Dicró ficou conhecido por usar uma banca de camelô no Largo da Carioca, no Centro de Rio de Janeiro, para vender seus próprios CDs.
Ele ainda foi comentarista de programas de rádio e chegou a fazer um quadro no Fantástico em 2010 (LM – jornalista Léo – 10-05-12).
O Jornalismo de Moacir Pereira
Pasold e Moacir
Com certa frequência, aguardamos o falecimento para homenagear as pessoas que se destacaram nas suas atividades. Contrariando a regra, registro com satisfação a homenagem prestada, em vida, pelo professor Cesar Pasold ao brilhante jornalista Moacir Pereira. Testemunhei, no auditório lotado da Ordem dos Advogados do Brasil, o lançamento do livro O Jornalismo de Moacir Pereira, de autoria de Cesar Pasold.
Na ocasião, reuniram-se dois expoentes da cultura catarinense: Pasold como escritor, e o jornalista Moacir Pereira como personagem principal da obra.
Peço licença para dedicar-me ao que representam: sucesso alcançado através da prática constante da ética, da inteligência, da honestidade de princípios.
Profissionais que se destacam como exemplo de tais qualidades apontam para o caminho do sucesso e da felicidade.
Deparei-me, certa ocasião, com uma acusação: Deus não foi justo ao impor limites à inteligência e não à mediocridade.
A acusação é falsa, pois a inteligência – como os personagens da noite de autógrafos demonstram – também não tem limites, devendo ser buscada sempre, ainda que nunca alcançada em sua plenitude, qual a linha do horizonte.
A obra, ao contrário do que pode sua denominação sugerir, não é uma biografia do jornalista, mas um estudo sobre importante época do jornalismo catarinense, representada por um de seus expoentes.

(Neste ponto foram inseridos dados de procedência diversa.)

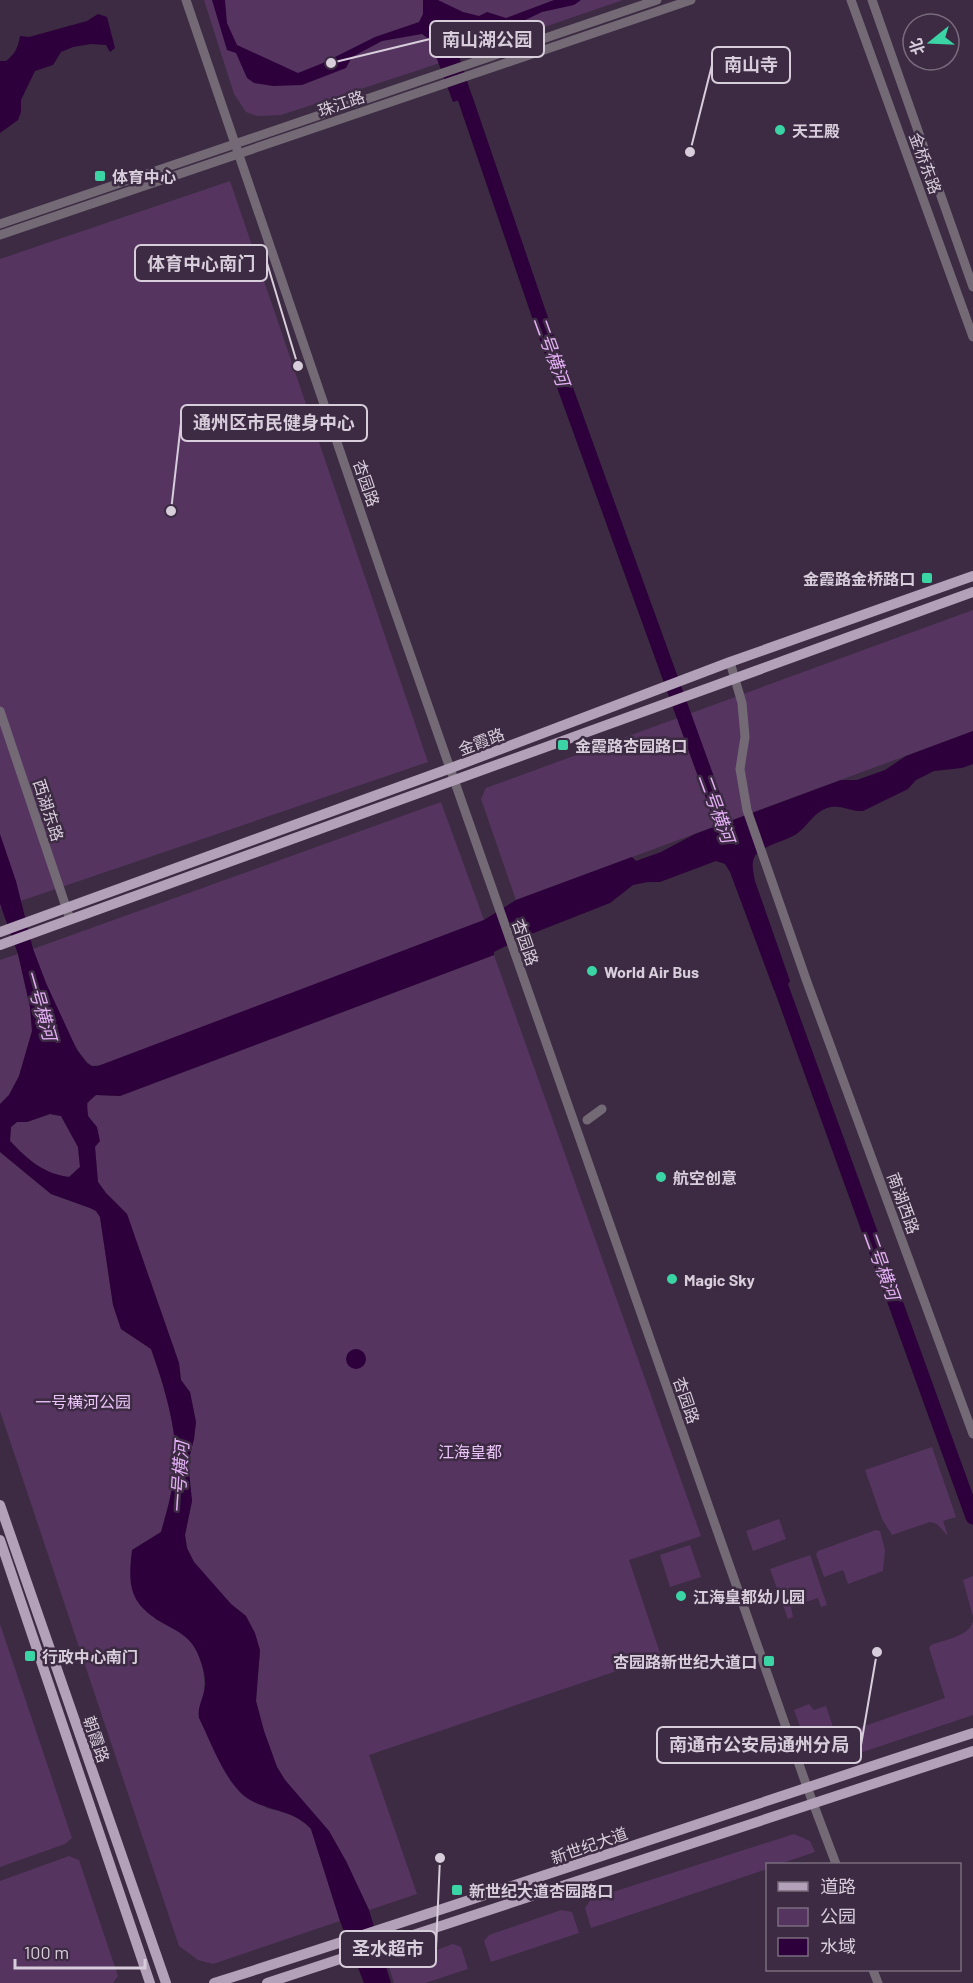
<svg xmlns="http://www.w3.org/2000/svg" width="973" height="1983" font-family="Barlow,'Noto Sans SC',sans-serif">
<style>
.green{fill:#553560}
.water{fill:#2d003b;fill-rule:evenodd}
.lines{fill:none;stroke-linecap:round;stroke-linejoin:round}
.river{stroke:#2d003b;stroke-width:15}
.minor{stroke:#736a76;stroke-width:9}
.major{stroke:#b2a1b8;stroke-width:10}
.poi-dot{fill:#3bd4a4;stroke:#3c2b42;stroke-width:2}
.labels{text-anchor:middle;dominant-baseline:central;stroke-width:5;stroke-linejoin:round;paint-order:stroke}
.street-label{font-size:16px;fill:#d8cddb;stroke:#3c2b42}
.poi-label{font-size:16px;font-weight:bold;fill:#d8cddb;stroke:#3c2b42;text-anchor:start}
.park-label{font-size:16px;fill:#ebc4f9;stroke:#3c2b42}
.water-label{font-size:18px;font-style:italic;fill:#e4aff6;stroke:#3c2b42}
.leader{fill:none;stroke:#d8cddb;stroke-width:2}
.callout-dot{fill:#d8cddb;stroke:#3c2b42;stroke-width:2}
.callout{fill:#3c2b42;stroke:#d8cddb;stroke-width:2}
.callout-label{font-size:18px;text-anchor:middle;font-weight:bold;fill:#d8cddb}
</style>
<rect width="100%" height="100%" fill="#3c2b42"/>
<path class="green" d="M204 0H623L419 70 281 115 257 116 246 112 234 94Z
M230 181 428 762 0 908V259Z
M973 610V731L516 900 481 799 486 788Z
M441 802 484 920 107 1064 92 1066C70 1051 43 975 33 949Z
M18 954 30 1007 32 1031 19 1076 9 1095 0 1104V960Z
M494 955 701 1536 629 1560 661 1656 369 1755 417 1894 369 1910 346 1861 329 1831 285 1780 277 1767 264 1731 256 1701 260 1650 246 1616 231 1604 194 1562 187 1548 185 1535 192 1501 188 1462 194 1439 196 1422 190 1392 181 1380 179 1363 127 1214 106 1193 98 1182 95 1147 97 1127C86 1117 82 1104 96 1095L120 1096Z
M50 1114 61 1116 78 1147 80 1167 69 1177C43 1174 27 1159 10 1141L11 1127 17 1122H27Z
M0 1152 51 1194 90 1208 96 1211 100 1217 113 1305 121 1329 151 1349C163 1382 179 1433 175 1468 173 1490 167 1511 161 1532L132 1550 155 1619C163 1623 172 1627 180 1632 199 1645 208 1673 203 1695L266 1808C284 1812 298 1815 311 1829L340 1921 213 1964 198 1960 179 1946 0 1411Z
M932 1447 956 1517 943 1521 948 1536 937 1524 930 1522 892 1535 882 1519 865 1470Z
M779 1519 786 1539 753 1551 746 1531Z
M876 1530 880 1531 885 1550 883 1571 848 1584 843 1570 824 1577 816 1554 818 1551Z
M690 1545 701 1577 670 1587 660 1555Z
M810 1555 827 1605 821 1607 818 1598 791 1607 793 1617 788 1619 770 1569Z
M973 1576V1617L963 1580Z
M973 1621V1715L827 1764 812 1760 794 1710 809 1704 814 1710 826 1706 836 1736 945 1698 929 1648 931 1645C944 1640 970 1636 973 1621Z
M0 1624 72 1838 65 1844 0 1867Z
M794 1834 810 1841 815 1852 780 1864H768L767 1869 591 1928 585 1908 591 1899Z
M69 1856 79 1860 118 1976 113 1983H0V1881Z
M561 1910 572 1912 579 1933 491 1962 484 1941 489 1935Z
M453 1944 461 1947 468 1969 425 1983H394L389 1967Z"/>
<path class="water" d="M212 0H225L227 23 237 45 298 73 323 63 375 37 419 22 423 14V0H438L463 12 479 16 487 12 506 18 554 0H581L574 5 542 12 515 25 495 22 478 23 469 24 460 30 455 44 472 96 453 102 430 40 422 34 382 41 352 57 346 68 302 85 273 86 254 83 247 78 236 53 227 50Z
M98 14 107 17 115 48 110 52 106 45 91 44 73 47 61 52 53 65 35 71 21 100V112L18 120 0 133V61H6C15 54 18 48 20 36L29 37 87 21Z
M973 731V764L962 768 934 771 916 780 908 789 863 811C852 812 843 805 831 807 814 810 808 827 795 835 785 841 758 847 754 858 751 865 754 874 755 881L790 981 783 992 774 990 730 872 725 864 716 861 660 882H648L633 885 610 903 526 936 494 952V955L120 1096 96 1095 87 1103 88 1116 97 1127 100 1141 95 1147 98 1182 106 1193 127 1214 179 1363 181 1380 190 1392 196 1422 194 1439 188 1462 192 1501 185 1535 187 1548 194 1562 231 1604 246 1616 255 1633 260 1650 256 1701 264 1731 277 1767 285 1780 329 1831 346 1861 369 1910 391 1983H364L340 1921 311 1829C294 1810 271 1812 250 1800 226 1786 211 1742 199 1718 197 1706 204 1698 205 1686 206 1675 201 1660 196 1650 190 1638 179 1632 168 1626 131 1606 127 1590 132 1550L161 1532C167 1511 173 1490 175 1468 179 1433 163 1382 151 1349L121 1329 113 1305 100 1217 96 1211 90 1208 51 1194 0 1152V1104L9 1095 19 1076 32 1031 30 1007 18 954 0 904V834L16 881 33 949 46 983 77 1050 87 1063 92 1066H98L484 920 516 900 632 857 636 861 661 852 695 834 841 780H857L885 770 906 756ZM50 1114 61 1116 78 1147 80 1167 69 1177C44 1174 27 1159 10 1141L11 1127 17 1122H27Z
M346 1359a10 10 0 1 1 20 0a10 10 0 1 1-20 0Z"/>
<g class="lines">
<path class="river" d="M465 98 546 335 730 843
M776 973 973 1517"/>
<path class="minor" d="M186 0 383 577 807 1787 836 1864
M851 0 973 337
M872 0 973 287
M0 224 657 0
M0 235 691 0
M730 662 742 703 745 737 740 769 747 810 807 982 973 1434
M0 711 70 919
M587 1120 602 1109
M873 1970 878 1983"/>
<path class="major" d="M0 932 451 768 730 662 973 576
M0 945 973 592
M0 1505 166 1983
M0 1540 150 1983
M214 1983C468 1903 720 1815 973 1733
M267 1983 973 1751"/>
</g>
<g class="poi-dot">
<circle cx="780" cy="130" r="6"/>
<rect x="94" y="170" width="12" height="12" rx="3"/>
<rect x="921" y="572" width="12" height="12" rx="3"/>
<rect x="557" y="739" width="12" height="12" rx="3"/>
<circle cx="592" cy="971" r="6"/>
<circle cx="661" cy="1177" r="6"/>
<circle cx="672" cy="1279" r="6"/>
<circle cx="681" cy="1596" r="6"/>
<rect x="24" y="1650" width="12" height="12" rx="3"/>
<rect x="763" y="1655" width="12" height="12" rx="3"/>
<rect x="451" y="1884" width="12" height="12" rx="3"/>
</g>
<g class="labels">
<g class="street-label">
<text transform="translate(341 103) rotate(-19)">珠江路</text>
<text transform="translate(926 163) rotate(70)">金桥东路</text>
<text transform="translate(367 483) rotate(71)">杏园路</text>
<text transform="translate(481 741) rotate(-21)">金霞路</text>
<text transform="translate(49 810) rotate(72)">西湖东路</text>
<text transform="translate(526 942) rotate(71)">杏园路</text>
<text transform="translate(904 1203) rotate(70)">南湖西路</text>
<text transform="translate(687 1400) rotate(71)">杏园路</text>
<text transform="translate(97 1739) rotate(71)">朝霞路</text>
<text transform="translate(589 1845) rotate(-19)">新世纪大道</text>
</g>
<g class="poi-label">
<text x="792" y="130">天王殿</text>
<text x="112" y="176">体育中心</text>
<text x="915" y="578" text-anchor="end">金霞路金桥路口</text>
<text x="575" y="745">金霞路杏园路口</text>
<text x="604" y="971">World Air Bus</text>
<text x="673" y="1177">航空创意</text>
<text x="684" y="1279">Magic Sky</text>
<text x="693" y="1596">江海皇都幼儿园</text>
<text x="42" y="1656">行政中心南门</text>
<text x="757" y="1661" text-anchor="end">杏园路新世纪大道口</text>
<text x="469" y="1890">新世纪大道杏园路口</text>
</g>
<g class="park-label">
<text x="83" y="1401">一号横河公园</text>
<text x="470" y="1451">江海皇都</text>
</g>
<g class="water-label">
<text transform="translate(552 351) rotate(70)">二号横河</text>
<text transform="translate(717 808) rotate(70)">二号横河</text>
<text transform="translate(41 1005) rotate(74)">一号横河</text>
<text transform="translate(882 1265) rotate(70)">二号横河</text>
<text transform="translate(179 1477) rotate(-86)">一号横河</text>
</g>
</g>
<path class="leader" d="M331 63L430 39M690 152L712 65M298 366L267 263M171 511L181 423M877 1652L861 1745M440 1858L436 1949"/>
<g class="callout-dot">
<circle cx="331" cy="63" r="6"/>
<circle cx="690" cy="152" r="6"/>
<circle cx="298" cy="366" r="6"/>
<circle cx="171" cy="511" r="6"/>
<circle cx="877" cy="1652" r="6"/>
<circle cx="440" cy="1858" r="6"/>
</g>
<g class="callout">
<rect x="430" y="21" width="114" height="36" rx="6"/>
<rect x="712" y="47" width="78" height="36" rx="6"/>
<rect x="135" y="245" width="132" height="36" rx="6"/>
<rect x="181" y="405" width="186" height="36" rx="6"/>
<rect x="657" y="1727" width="204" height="36" rx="6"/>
<rect x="340" y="1931" width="96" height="36" rx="6"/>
</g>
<g class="callout-label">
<text x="487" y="46">南山湖公园</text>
<text x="751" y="71">南山寺</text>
<text x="201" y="270">体育中心南门</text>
<text x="274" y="429">通州区市民健身中心</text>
<text x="759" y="1751">南通市公安局通州分局</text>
<text x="388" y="1955">圣水超市</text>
</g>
<rect x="766" y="1863" width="195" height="108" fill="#3c2b42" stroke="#7a6c7f" stroke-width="1.5"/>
<rect x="778" y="1882" width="30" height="9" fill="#b2a1b8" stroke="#7a6c7f" stroke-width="1.5"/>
<text x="820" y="1893" font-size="18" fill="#d8cddb">道路</text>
<rect x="778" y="1908" width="30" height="18" fill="#553560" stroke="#7a6c7f" stroke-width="1.5"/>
<text x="820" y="1923" font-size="18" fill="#d8cddb">公园</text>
<rect x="778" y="1938" width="30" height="18" fill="#2d003b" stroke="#7a6c7f" stroke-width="1.5"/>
<text x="820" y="1953" font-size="18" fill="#d8cddb">水域</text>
<g transform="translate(931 42) rotate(252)"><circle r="28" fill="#3c2b42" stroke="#7a6c7f" stroke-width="1.5"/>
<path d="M0-4.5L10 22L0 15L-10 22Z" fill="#3bd4a4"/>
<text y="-9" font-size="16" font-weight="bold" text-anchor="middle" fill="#d8cddb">北</text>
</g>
<path d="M15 1959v9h130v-9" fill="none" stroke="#d8cddb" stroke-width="3"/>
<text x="24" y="1959" font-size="18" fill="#d8cddb" stroke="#3c2b42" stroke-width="4.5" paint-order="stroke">100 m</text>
</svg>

Obra de consulta obrigatória pelos atuais e futuros jornalistas, ultrapassa os limites da personalidade para incorporar-se à história de SC.
O representativo número de intelectuais reverenciando autor e homenageado não deixa dúvidas sobre o respeito e admiração que ambos souberam angariar perante a sociedade catarinense.
Parabéns, doutor Pasold, parabéns, jornalista Moacir Pereira (Ricardo José da Rosa – Vice-presidente do Instituto dos Advogados de Santa Catarina) – (LM – jornalista Léo – 10-05-12).